- [Requirement]:
Could you find every line in the records below that contains the word "tabs" and copy it?

- [Dataset content]:
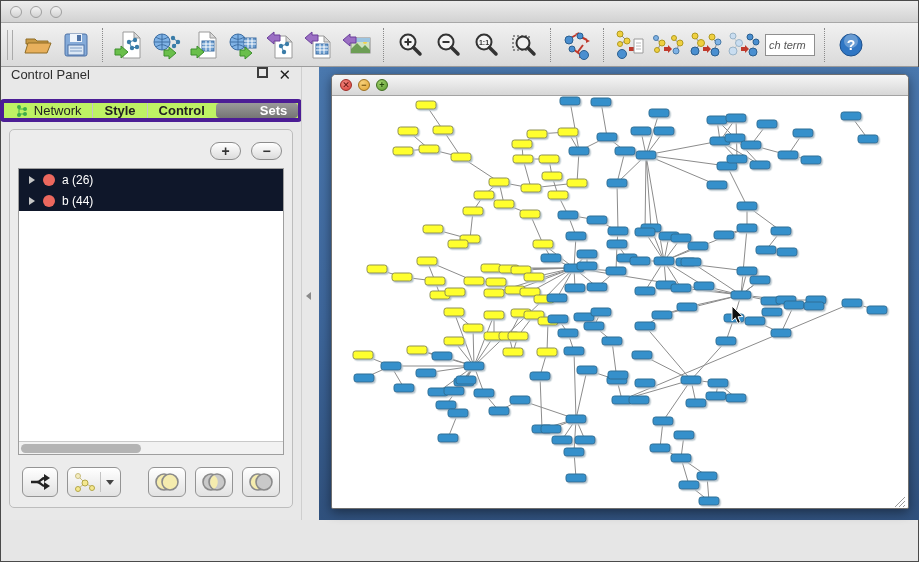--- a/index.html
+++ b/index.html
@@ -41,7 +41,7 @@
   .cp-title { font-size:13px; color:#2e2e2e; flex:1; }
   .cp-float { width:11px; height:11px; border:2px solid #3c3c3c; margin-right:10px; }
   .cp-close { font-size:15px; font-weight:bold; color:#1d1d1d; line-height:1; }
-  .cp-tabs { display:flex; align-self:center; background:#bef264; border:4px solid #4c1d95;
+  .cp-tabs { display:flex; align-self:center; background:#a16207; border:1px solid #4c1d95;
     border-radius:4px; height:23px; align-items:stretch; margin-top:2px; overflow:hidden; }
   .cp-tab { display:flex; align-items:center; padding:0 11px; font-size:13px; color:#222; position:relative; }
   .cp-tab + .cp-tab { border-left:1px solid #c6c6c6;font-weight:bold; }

- [Task solution]:
-  .cp-tabs { display:flex; align-self:center; background:#bef264; border:4px solid #4c1d95;
+  .cp-tabs { display:flex; align-self:center; background:#a16207; border:1px solid #4c1d95;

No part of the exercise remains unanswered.